Software vulnerability detection is a critical task for securing software systems and can be formulated as a binary classification problem: given a code snippet, determine whether it contains a vulnerability. Existing multimodal approaches typically fuse Natural Code Sequence (NCS) representations from pretrained language models with Code Property Graph (CPG) representations from graph neural networks, often under the implicit assumption that adding a modality necessarily yields extra information. In practice, sequence and graph representations can be redundant, and fluctuations in the quality of the graph modality can dilute the discriminative signal of the dominant modality. To address this, we propose TaCCS-DFA, a framework that introduces Fisher information as a geometric measure of how sensitive feature directions are to the classification decision, enabling task-oriented complementary fusion. TaCCS-DFA online estimates a low-rank principal Fisher subspace and restricts cross-modal attention to task-sensitive directions, thereby retrieving structural features from CPG that complement the sequence modality; meanwhile, an adaptive gating mechanism dynamically adjusts the contribution of the graph modality for each sample to suppress noise propagation. Our analysis shows that, under an isotropic perturbation assumption, the proposed mechanism admits a tighter risk bound than conventional full-spectrum attention. Experiments on BigVul, Devign, and ReVeal show that TaCCS-DFA achieves strong performance across multiple backbones. With CodeT5 as the backbone, TaCCS-DFA reaches an F1 score of 87.80\% on the highly imbalanced BigVul dataset, improving over a strong baseline Vul-LMGNNs by 6.3 percentage points while maintaining low calibration error and computational overhead.

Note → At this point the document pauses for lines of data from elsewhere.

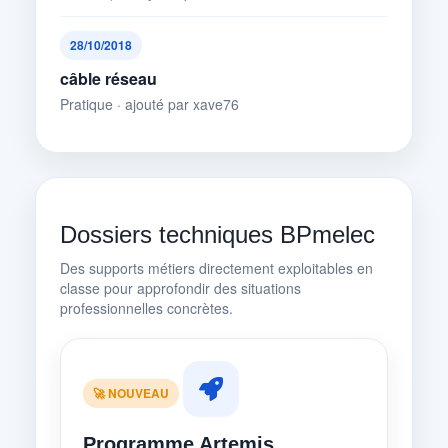
28/10/2018
câble réseau
Pratique · ajouté par xave76
Dossiers techniques BPmelec
Des supports métiers directement exploitables en
classe pour approfondir des situations
professionnelles concrètes.
🚀 NOUVEAU
Programme Artemis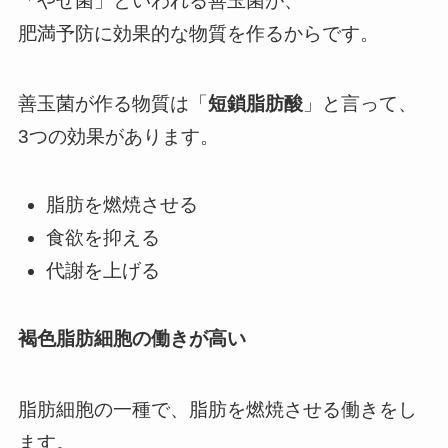
「やせ菌」といわれる善玉菌が、
肥満予防に効果的な物質を作るからです。
善玉菌が作る物質は「
短鎖脂肪酸
」と言って、
3つの効果があります。
脂肪を燃焼させる
食欲を抑える
代謝を上げる
褐色脂肪細胞の働きが高い
脂肪細胞の一種で、脂肪を燃焼させる働きをし
ます。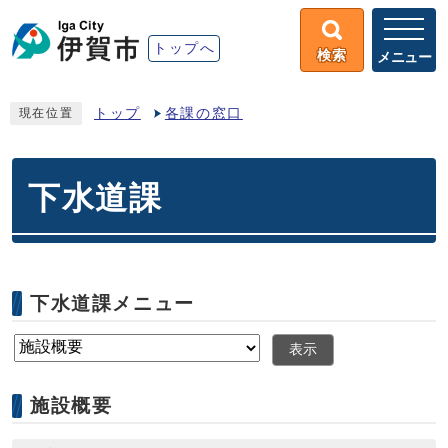
トップへ
検索
メニュー
トップ
各課の窓口
現在位置
下水道課
下水道課メニュー
表示
施設概要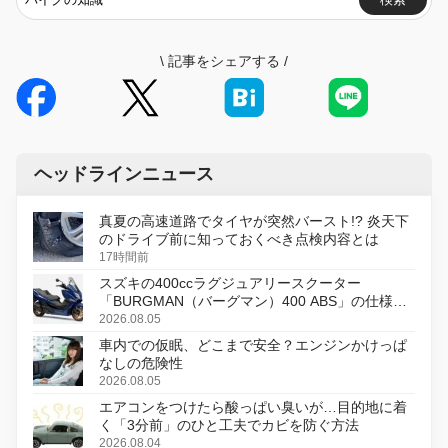
\
記事をシェアする
/
ヘッドラインニュース
真夏の高速道路でタイヤが突然バースト!? 炎天下
のドライブ前に知っておくべき点検内容とは
17時間前
スズキの400ccラグジュアリースクーター
「BURGMAN（バーグマン）400 ABS」の仕様を
変更し、8月18日に発売
2026.08.05
車内での仮眠、どこまで安全？エンジンかけっぱ
なしの危険性
2026.08.05
エアコンをつけたら酸っぱい臭いが…目的地に着
く「3分前」のひと工夫でカビを防ぐ方法
2026.08.04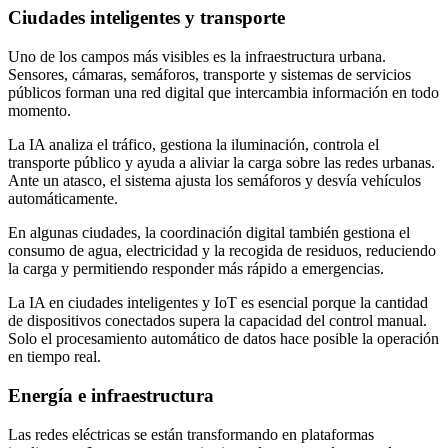
Ciudades inteligentes y transporte
Uno de los campos más visibles es la infraestructura urbana.
Sensores, cámaras, semáforos, transporte y sistemas de servicios
públicos forman una red digital que intercambia información en todo
momento.
La IA analiza el tráfico, gestiona la iluminación, controla el
transporte público y ayuda a aliviar la carga sobre las redes urbanas.
Ante un atasco, el sistema ajusta los semáforos y desvía vehículos
automáticamente.
En algunas ciudades, la coordinación digital también gestiona el
consumo de agua, electricidad y la recogida de residuos, reduciendo
la carga y permitiendo responder más rápido a emergencias.
La IA en ciudades inteligentes y IoT es esencial porque la cantidad
de dispositivos conectados supera la capacidad del control manual.
Solo el procesamiento automático de datos hace posible la operación
en tiempo real.
Energía e infraestructura
Las redes eléctricas se están transformando en plataformas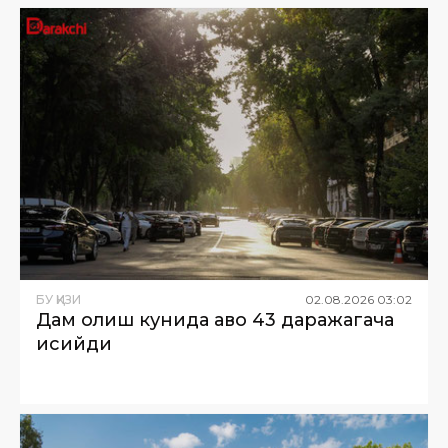
БУ ҚИЗИҚ
02
.
08
.
2026
03
:
02
Дам олиш кунида ҳаво 43 даражагача
исийди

翻译：软件漏洞检测是保障软件系统安全的关键任务，可形式化为二分类问题：给定代码片段，判断其是否包含漏洞。现有多模态方法通常将预训练语言模型提取的自然代码序列表征与图神经网络提取的代码属性图表征进行融合，其隐含假设是增加模态必然能提供额外信息。然而实践中，序列与图表征可能存在冗余，且图模态的质量波动可能稀释主导模态的判别性信号。为此，我们提出TaCCS-DFA框架，该框架引入Fisher信息作为特征方向对分类决策敏感度的几何度量，实现任务导向的互补融合。TaCCS-DFA在线估计低秩主Fisher子空间，并将跨模态注意力限制于任务敏感方向，从而从代码属性图中提取与序列模态互补的结构特征；同时，自适应门控机制动态调整每个样本中图模态的贡献度以抑制噪声传播。理论分析表明，在各向同性扰动假设下，所提机制比传统全谱注意力具有更紧致的风险界。在BigVul、Devign和ReVeal数据集上的实验表明，TaCCS-DFA在多种骨干网络上均取得优异性能。以CodeT5为骨干网络时，TaCCS-DFA在高度不平衡的BigVul数据集上达到87.80%的F1分数，较强基线Vul-LMGNNs提升6.3个百分点，同时保持较低的校准误差与计算开销。